The test that people take to become naturalized citizens is getting tougher, which could impact Florida even more than many other states.
“I put my application in, in September,” said Madeleine Edbom, who hopes to soon fulfill her dream of becoming a US citizen.
But for Edbom and hundreds of thousands who apply each year, the test they have to pass is about to become more difficult, both in the number and types of questions asked.
“It does seem more like a stumbling block, and for people to get stuck in the process than it is to add people to become better Americans,” said Edbom, who came to the U.S. as a child and has lived here for the past 17 years.
The changes, implemented by President Donald Trump's administration, take effect Dec. 1.
Instead of getting six out of 10 questions correct, it will now require 12 out of 20 to pass. There are now 128 potential questions to study from. It used to be 100.
And the questions themselves are more difficult. For example, instead of identifying one branch of the federal government, the updated test asks applicants to name all three.
“Yes, the percentages are the same. But there’s more questions. There’s more imitation. There’s more opportunity to stumble,” said Daniela Carrion, an immigration attorney with the Linesch Law Firm.
Asked her why she thinks the test is -- by most people’s measure -- becoming more difficult, Carrion said she believes it’s a combination of factors: economic and political, mainly.
“I’m sorry to say it as blatantly as that,” Carrion said. “But the more immigrants you bring into the mix, the more we began to have a cultural diversity, and I think some people fear cultural diversity and that’s why they want to create these test as a roadblock for people to become U.S. citizens.”
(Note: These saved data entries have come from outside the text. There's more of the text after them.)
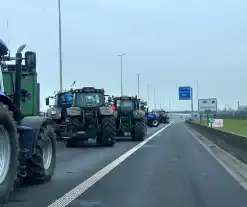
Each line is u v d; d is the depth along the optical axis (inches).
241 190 385.7
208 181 436.8
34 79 451.2
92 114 880.3
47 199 342.0
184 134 1475.1
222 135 848.9
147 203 331.0
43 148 405.1
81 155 709.9
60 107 967.0
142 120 1104.2
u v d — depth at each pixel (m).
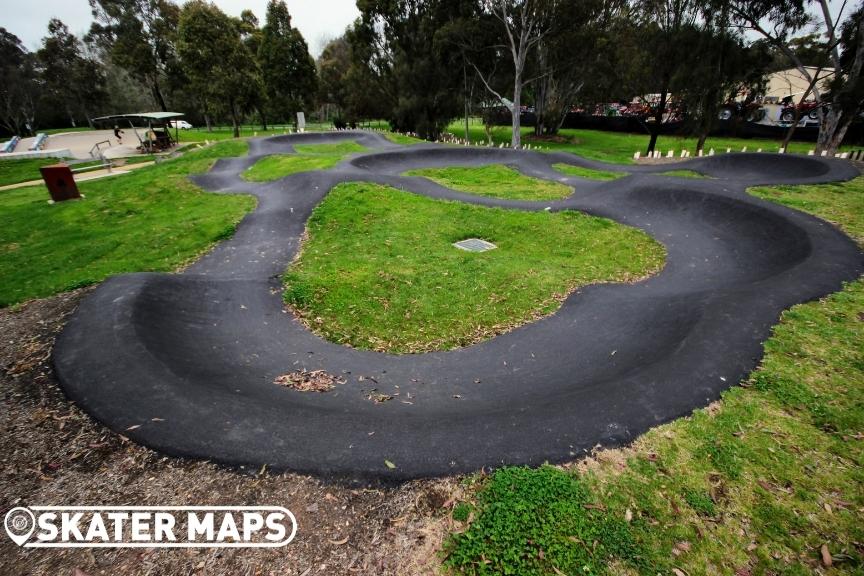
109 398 4.63
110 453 3.96
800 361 5.26
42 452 3.98
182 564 3.02
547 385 5.58
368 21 38.22
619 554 3.09
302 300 8.13
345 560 3.06
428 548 3.15
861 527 3.30
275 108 48.12
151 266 10.08
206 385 4.96
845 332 5.84
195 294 7.94
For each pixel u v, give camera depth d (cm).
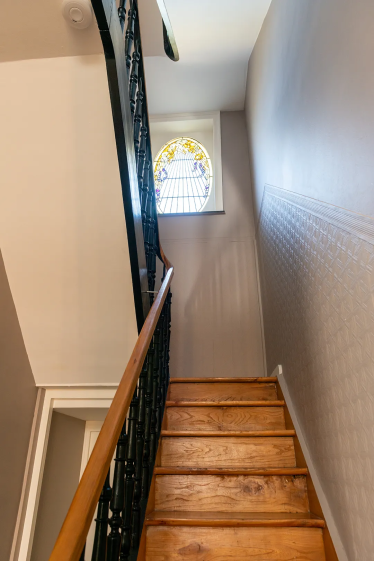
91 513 86
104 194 183
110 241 195
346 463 137
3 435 203
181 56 403
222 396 267
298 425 209
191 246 409
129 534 129
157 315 181
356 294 125
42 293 211
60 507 252
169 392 267
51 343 226
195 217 422
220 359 360
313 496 174
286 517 170
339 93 139
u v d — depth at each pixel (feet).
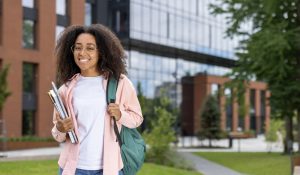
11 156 63.67
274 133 105.29
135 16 144.87
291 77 81.10
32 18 114.73
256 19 88.22
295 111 87.56
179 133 171.63
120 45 12.73
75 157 12.10
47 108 117.29
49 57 117.29
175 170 55.83
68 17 123.13
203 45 180.86
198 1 178.19
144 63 153.07
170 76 166.09
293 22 81.15
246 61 86.94
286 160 74.84
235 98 94.99
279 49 73.15
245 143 146.51
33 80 115.75
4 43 108.06
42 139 97.60
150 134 64.08
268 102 86.79
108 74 12.55
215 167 67.36
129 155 12.26
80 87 12.43
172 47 163.02
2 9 108.27
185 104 177.68
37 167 49.70
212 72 189.26
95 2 136.36
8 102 107.65
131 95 12.62
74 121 12.11
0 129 104.99
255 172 61.52
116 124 12.17
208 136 128.26
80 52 12.28
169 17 162.09
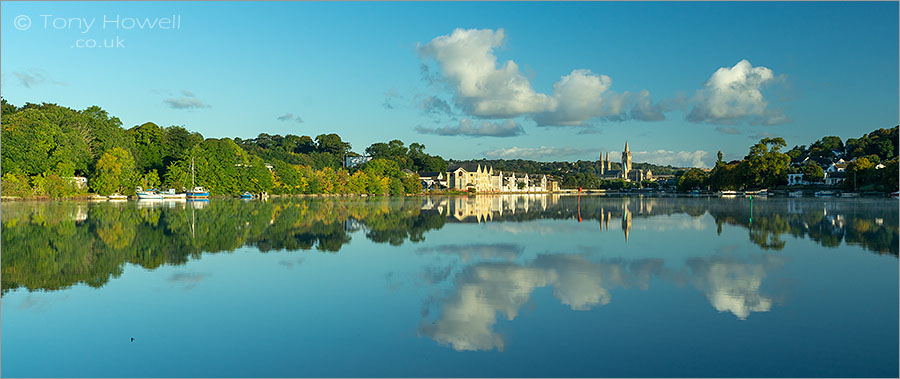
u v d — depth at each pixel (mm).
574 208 71250
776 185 164250
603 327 13977
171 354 12391
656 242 30688
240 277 20500
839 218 48188
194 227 40594
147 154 127625
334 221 46875
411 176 195500
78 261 24109
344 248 28484
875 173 136000
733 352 12188
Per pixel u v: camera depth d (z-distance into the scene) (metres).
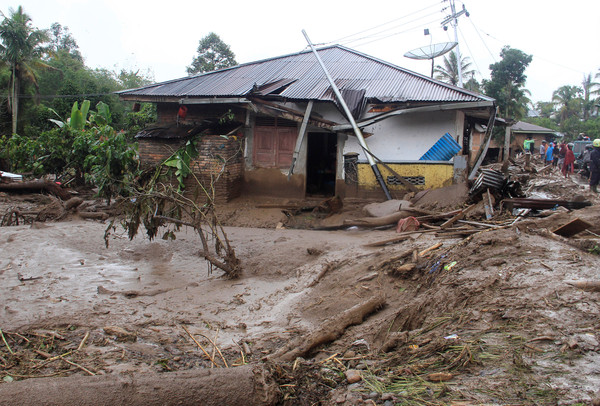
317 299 6.27
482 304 4.51
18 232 9.47
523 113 38.94
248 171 13.95
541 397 2.92
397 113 12.14
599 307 4.00
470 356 3.51
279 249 8.33
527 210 8.61
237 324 5.66
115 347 4.70
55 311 5.75
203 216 7.60
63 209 11.27
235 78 14.79
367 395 3.35
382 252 7.38
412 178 12.48
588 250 5.66
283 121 13.59
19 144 17.48
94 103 34.94
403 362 3.85
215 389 3.34
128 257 8.40
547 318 3.94
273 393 3.47
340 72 14.88
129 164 12.18
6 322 5.30
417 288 6.04
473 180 11.00
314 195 14.14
On Friday, Joseph Edlow, who heads the U.S. Citizenship and Immigration Services agency put out a statement, saying, “Naturalization allows immigrants to become fully vested members of American society, with the same rights and responsibilities as citizens by birth, and offering a fair test which prepares naturalization applicants for these responsibilities, is of utmost importance to our agency.”
“I think everyone that applies - their heart is in the right place,” said Edbom, who would like to see more online learning tools – especially for people with a language barrier.
“I think it will then be up to advocates and attorneys to make sure that we push people to continue to try to pass the test,” Carrion said.
Florida ranks fourth in the nation when it comes to the number of people who become naturalized citizens each year, behind only California, New York and Texas.
Carrion says it’s possible an incoming Biden administration could quickly undo the new citizenship test and revert back to the one that had been in place since 2008, so if anyone is about to take the test, she recommends contacting a lawyer for advice on whether to move forward or wait and see what happens.